Requirement => Everything from the line that contains "30 Id. at s. 238n(b)(1)" through the final line of the records should be written out exactly, and nothing outside that span.

Dataset =>

*** Block opens ***

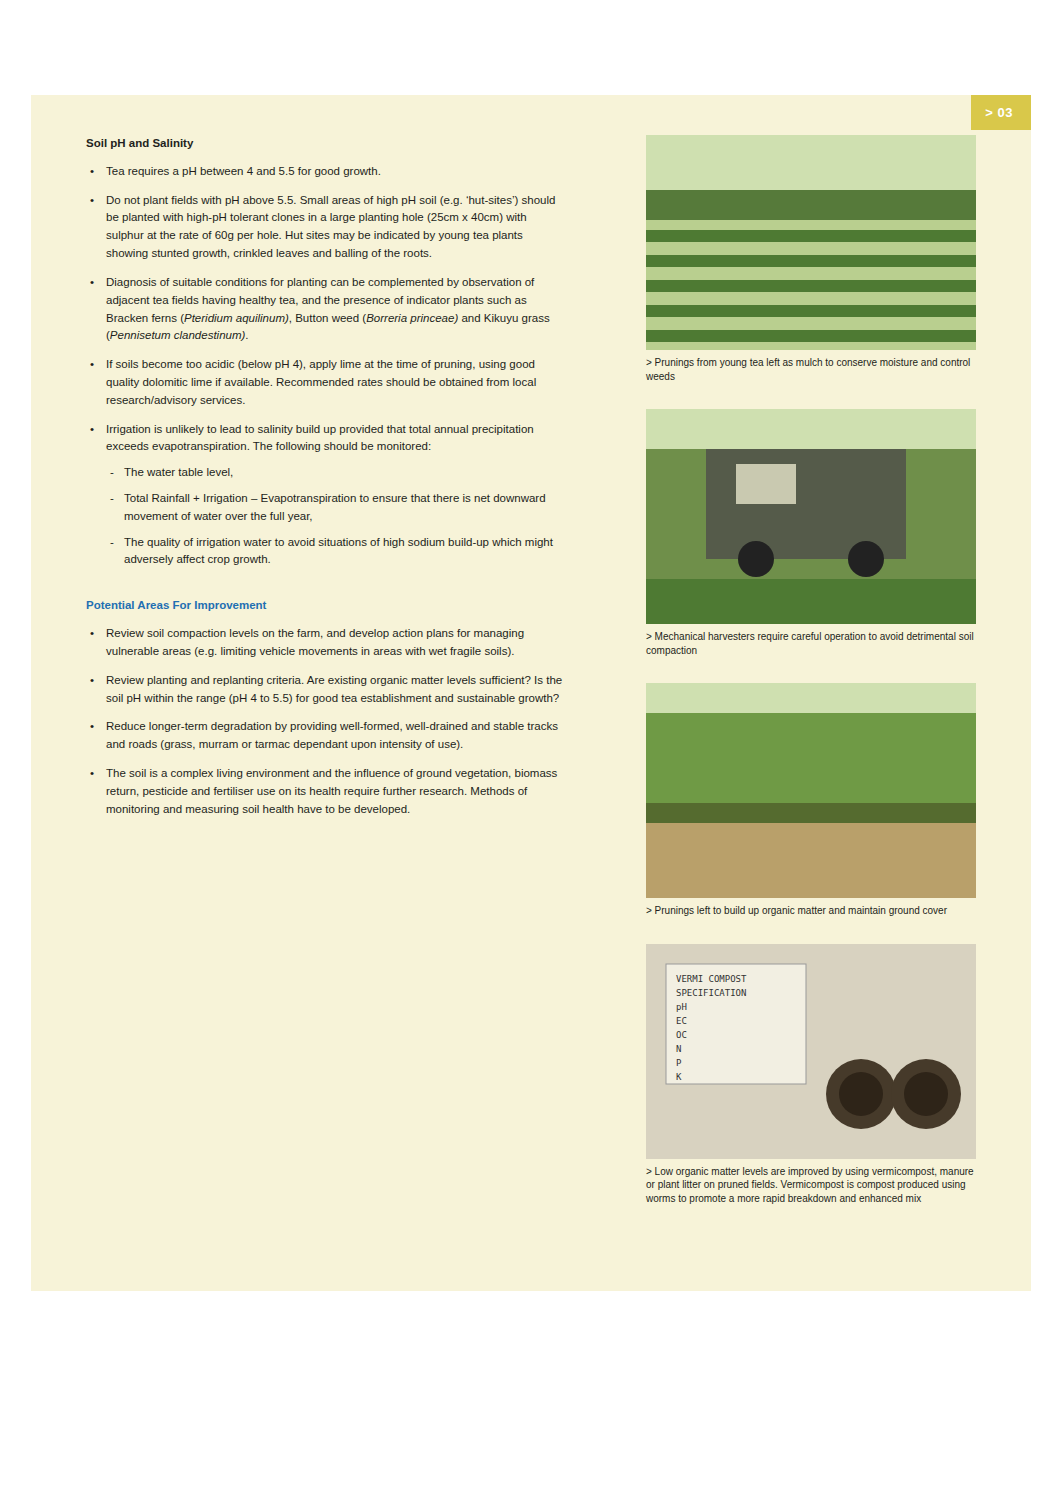> 03
> Prunings from young tea left as mulch to conserve moisture and control weeds
> Mechanical harvesters require careful operation to avoid detrimental soil compaction
> Prunings left to build up organic matter and maintain ground cover
> Low organic matter levels are improved by using vermicompost, manure or plant litter on pruned fields. Vermicompost is compost produced using worms to promote a more rapid breakdown and enhanced mix
Soil pH and Salinity
Tea requires a pH between 4 and 5.5 for good growth.
Do not plant fields with pH above 5.5. Small areas of high pH soil (e.g. ‘hut-sites’) should be planted with high-pH tolerant clones in a large planting hole (25cm x 40cm) with sulphur at the rate of 60g per hole. Hut sites may be indicated by young tea plants showing stunted growth, crinkled leaves and balling of the roots.
Diagnosis of suitable conditions for planting can be complemented by observation of adjacent tea fields having healthy tea, and the presence of indicator plants such as Bracken ferns (Pteridium aquilinum), Button weed (Borreria princeae) and Kikuyu grass (Pennisetum clandestinum).
If soils become too acidic (below pH 4), apply lime at the time of pruning, using good quality dolomitic lime if available. Recommended rates should be obtained from local research/advisory services.
Irrigation is unlikely to lead to salinity build up provided that total annual precipitation exceeds evapotranspiration. The following should be monitored:
The water table level,
Total Rainfall + Irrigation – Evapotranspiration to ensure that there is net downward movement of water over the full year,
The quality of irrigation water to avoid situations of high sodium build-up which might adversely affect crop growth.
Potential Areas For Improvement
Review soil compaction levels on the farm, and develop action plans for managing vulnerable areas (e.g. limiting vehicle movements in areas with wet fragile soils).
Review planting and replanting criteria. Are existing organic matter levels sufficient? Is the soil pH within the range (pH 4 to 5.5) for good tea establishment and sustainable growth?
Reduce longer-term degradation by providing well-formed, well-drained and stable tracks and roads (grass, murram or tarmac dependant upon intensity of use).
The soil is a complex living environment and the influence of ground vegetation, biomass return, pesticide and fertiliser use on its health require further research. Methods of monitoring and measuring soil health have to be developed.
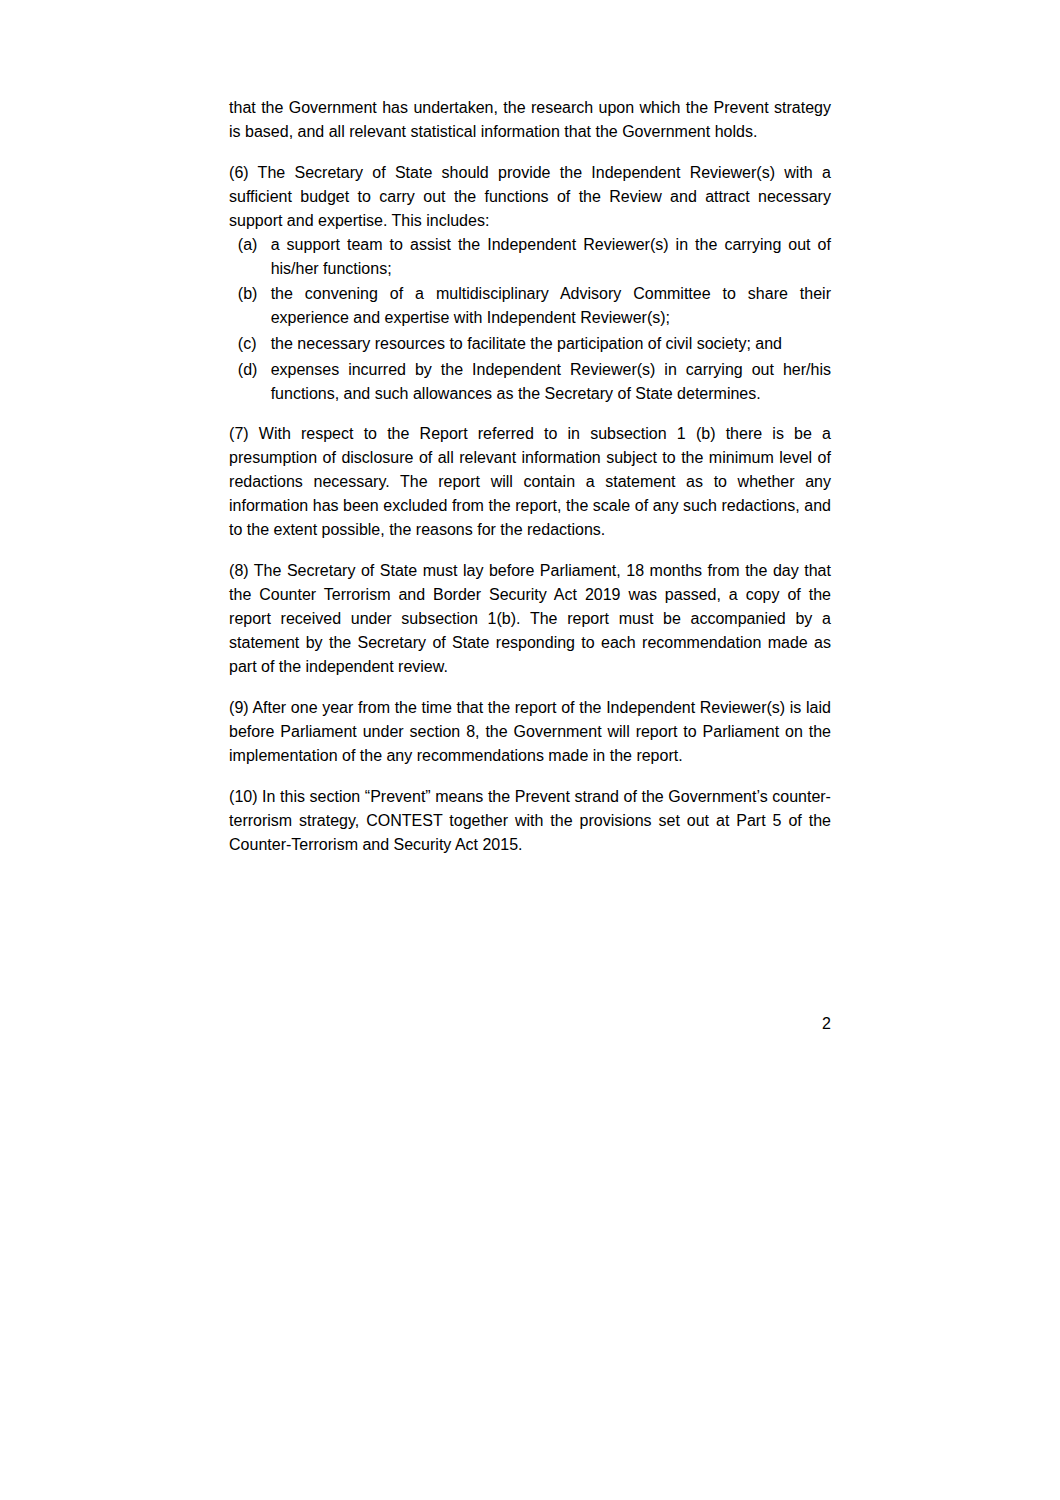that the Government has undertaken, the research upon which the Prevent strategy is based, and all relevant statistical information that the Government holds.
(6) The Secretary of State should provide the Independent Reviewer(s) with a sufficient budget to carry out the functions of the Review and attract necessary support and expertise. This includes:
a support team to assist the Independent Reviewer(s) in the carrying out of his/her functions;
the convening of a multidisciplinary Advisory Committee to share their experience and expertise with Independent Reviewer(s);
the necessary resources to facilitate the participation of civil society; and
expenses incurred by the Independent Reviewer(s) in carrying out her/his functions, and such allowances as the Secretary of State determines.
(7) With respect to the Report referred to in subsection 1 (b) there is be a presumption of disclosure of all relevant information subject to the minimum level of redactions necessary. The report will contain a statement as to whether any information has been excluded from the report, the scale of any such redactions, and to the extent possible, the reasons for the redactions.
(8) The Secretary of State must lay before Parliament, 18 months from the day that the Counter Terrorism and Border Security Act 2019 was passed, a copy of the report received under subsection 1(b). The report must be accompanied by a statement by the Secretary of State responding to each recommendation made as part of the independent review.
(9) After one year from the time that the report of the Independent Reviewer(s) is laid before Parliament under section 8, the Government will report to Parliament on the implementation of the any recommendations made in the report.
(10) In this section “Prevent” means the Prevent strand of the Government’s counter-terrorism strategy, CONTEST together with the provisions set out at Part 5 of the Counter-Terrorism and Security Act 2015.
2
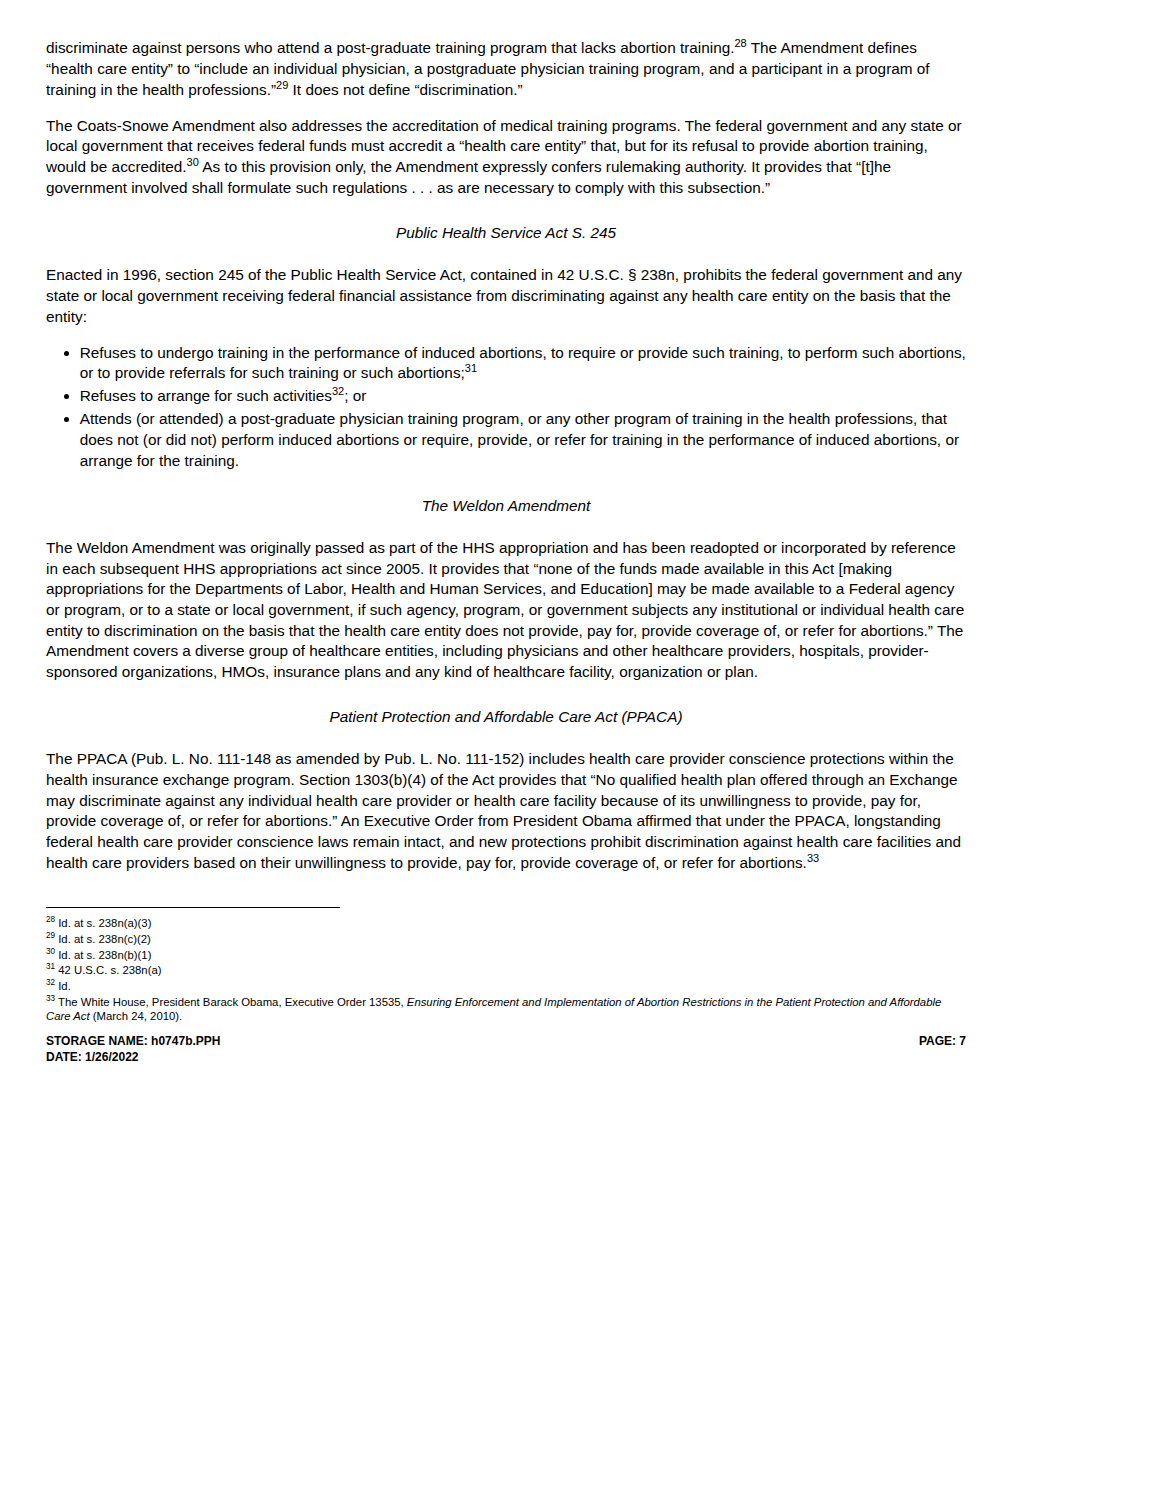discriminate against persons who attend a post-graduate training program that lacks abortion training.28 The Amendment defines “health care entity” to “include an individual physician, a postgraduate physician training program, and a participant in a program of training in the health professions.”29 It does not define “discrimination.”
The Coats-Snowe Amendment also addresses the accreditation of medical training programs. The federal government and any state or local government that receives federal funds must accredit a “health care entity” that, but for its refusal to provide abortion training, would be accredited.30 As to this provision only, the Amendment expressly confers rulemaking authority. It provides that “[t]he government involved shall formulate such regulations . . . as are necessary to comply with this subsection.”
Public Health Service Act S. 245
Enacted in 1996, section 245 of the Public Health Service Act, contained in 42 U.S.C. § 238n, prohibits the federal government and any state or local government receiving federal financial assistance from discriminating against any health care entity on the basis that the entity:
Refuses to undergo training in the performance of induced abortions, to require or provide such training, to perform such abortions, or to provide referrals for such training or such abortions;31
Refuses to arrange for such activities32; or
Attends (or attended) a post-graduate physician training program, or any other program of training in the health professions, that does not (or did not) perform induced abortions or require, provide, or refer for training in the performance of induced abortions, or arrange for the training.
The Weldon Amendment
The Weldon Amendment was originally passed as part of the HHS appropriation and has been readopted or incorporated by reference in each subsequent HHS appropriations act since 2005. It provides that “none of the funds made available in this Act [making appropriations for the Departments of Labor, Health and Human Services, and Education] may be made available to a Federal agency or program, or to a state or local government, if such agency, program, or government subjects any institutional or individual health care entity to discrimination on the basis that the health care entity does not provide, pay for, provide coverage of, or refer for abortions.” The Amendment covers a diverse group of healthcare entities, including physicians and other healthcare providers, hospitals, provider-sponsored organizations, HMOs, insurance plans and any kind of healthcare facility, organization or plan.
Patient Protection and Affordable Care Act (PPACA)
The PPACA (Pub. L. No. 111-148 as amended by Pub. L. No. 111-152) includes health care provider conscience protections within the health insurance exchange program. Section 1303(b)(4) of the Act provides that “No qualified health plan offered through an Exchange may discriminate against any individual health care provider or health care facility because of its unwillingness to provide, pay for, provide coverage of, or refer for abortions.” An Executive Order from President Obama affirmed that under the PPACA, longstanding federal health care provider conscience laws remain intact, and new protections prohibit discrimination against health care facilities and health care providers based on their unwillingness to provide, pay for, provide coverage of, or refer for abortions.33
28 Id. at s. 238n(a)(3)
29 Id. at s. 238n(c)(2)
30 Id. at s. 238n(b)(1)
31 42 U.S.C. s. 238n(a)
32 Id.
33 The White House, President Barack Obama, Executive Order 13535, Ensuring Enforcement and Implementation of Abortion Restrictions in the Patient Protection and Affordable Care Act (March 24, 2010).
STORAGE NAME: h0747b.PPH
DATE: 1/26/2022
PAGE: 7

*** Block closes ***

Task result =>
30 Id. at s. 238n(b)(1)
31 42 U.S.C. s. 238n(a)
32 Id.
33 The White House, President Barack Obama, Executive Order 13535, Ensuring Enforcement and Implementation of Abortion Restrictions in the Patient Protection and Affordable Care Act (March 24, 2010).
STORAGE NAME: h0747b.PPH
DATE: 1/26/2022
PAGE: 7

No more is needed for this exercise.